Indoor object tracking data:
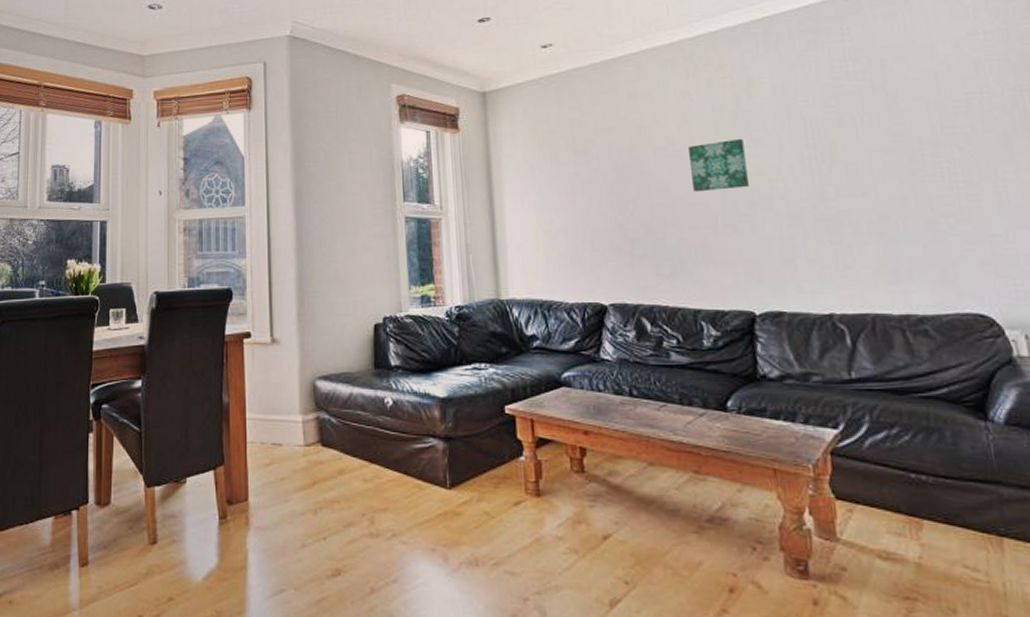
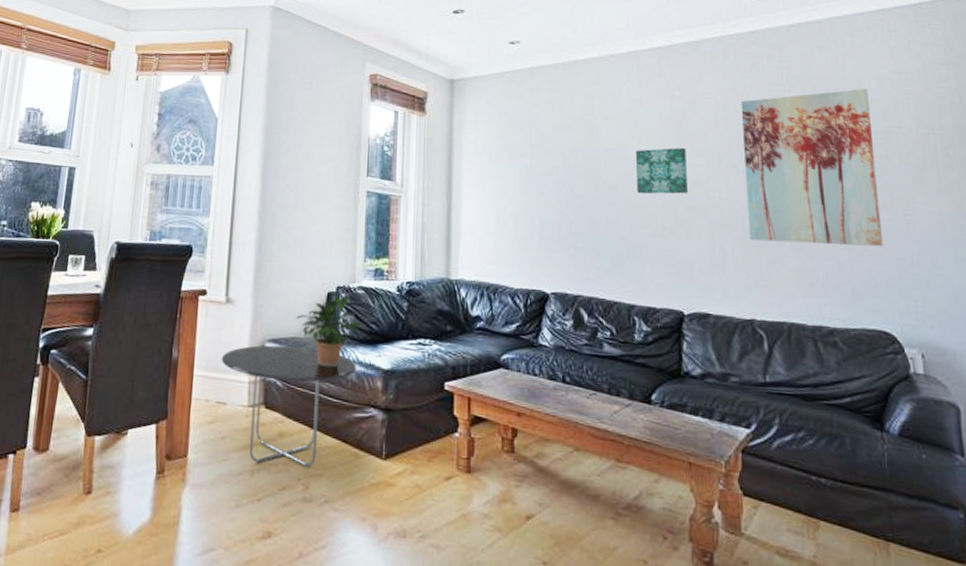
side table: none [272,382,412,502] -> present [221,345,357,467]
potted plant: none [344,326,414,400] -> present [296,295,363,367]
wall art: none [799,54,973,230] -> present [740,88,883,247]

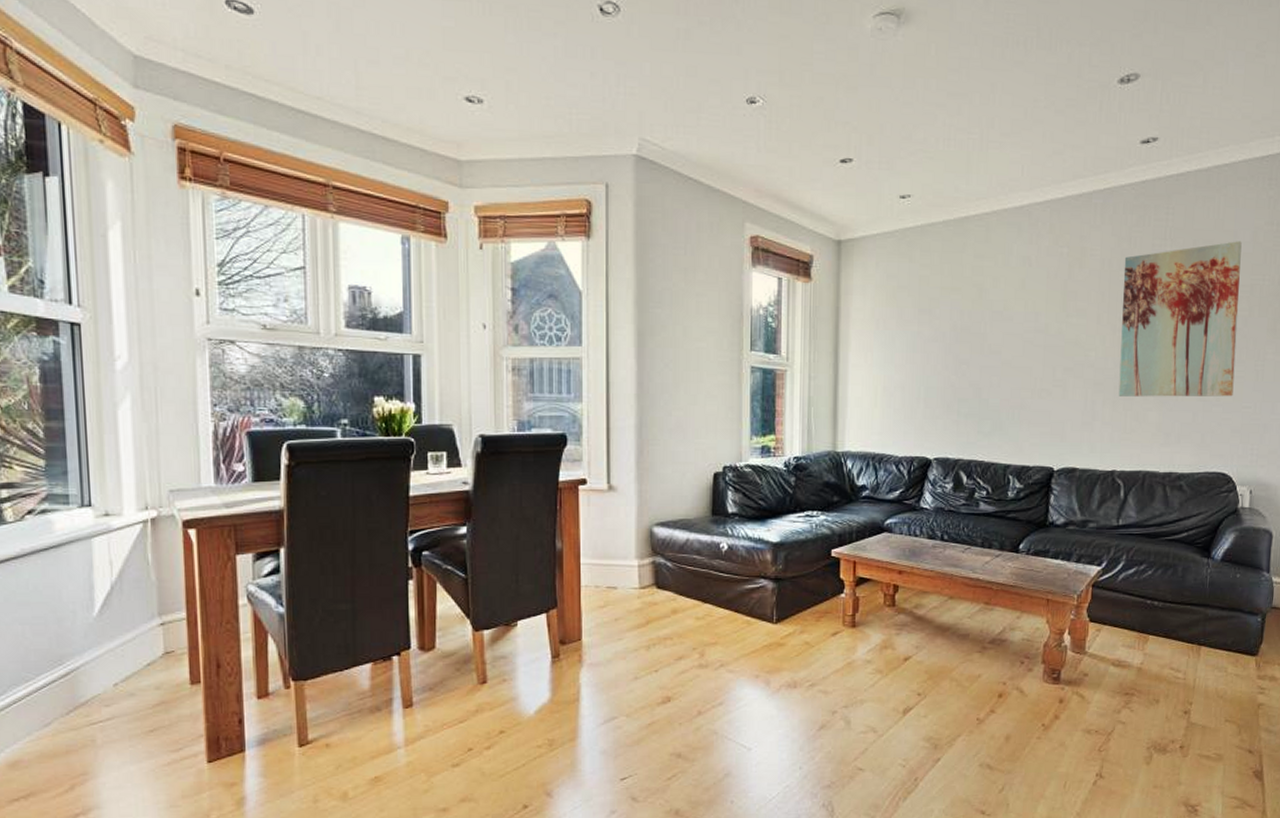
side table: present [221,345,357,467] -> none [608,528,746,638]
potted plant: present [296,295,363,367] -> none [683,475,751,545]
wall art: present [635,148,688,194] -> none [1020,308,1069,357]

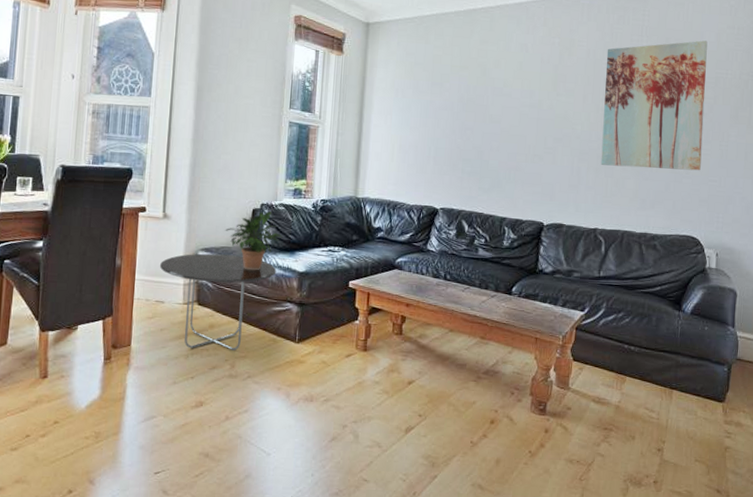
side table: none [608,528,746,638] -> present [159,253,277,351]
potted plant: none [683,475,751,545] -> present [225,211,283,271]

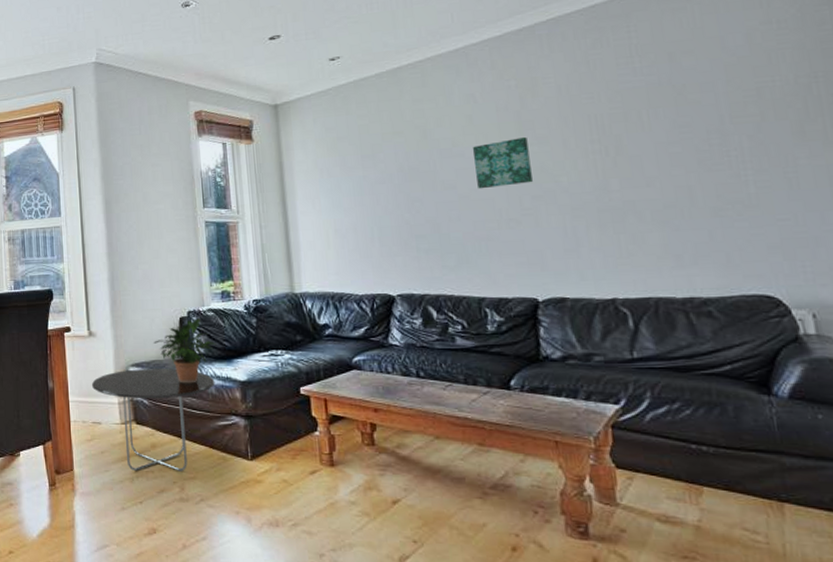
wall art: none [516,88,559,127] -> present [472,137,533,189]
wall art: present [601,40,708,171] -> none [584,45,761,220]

## ASSIGNMENT
Your task is to count the lines of the records that contain "table". Answer with only that number.

## TASK ANSWER
3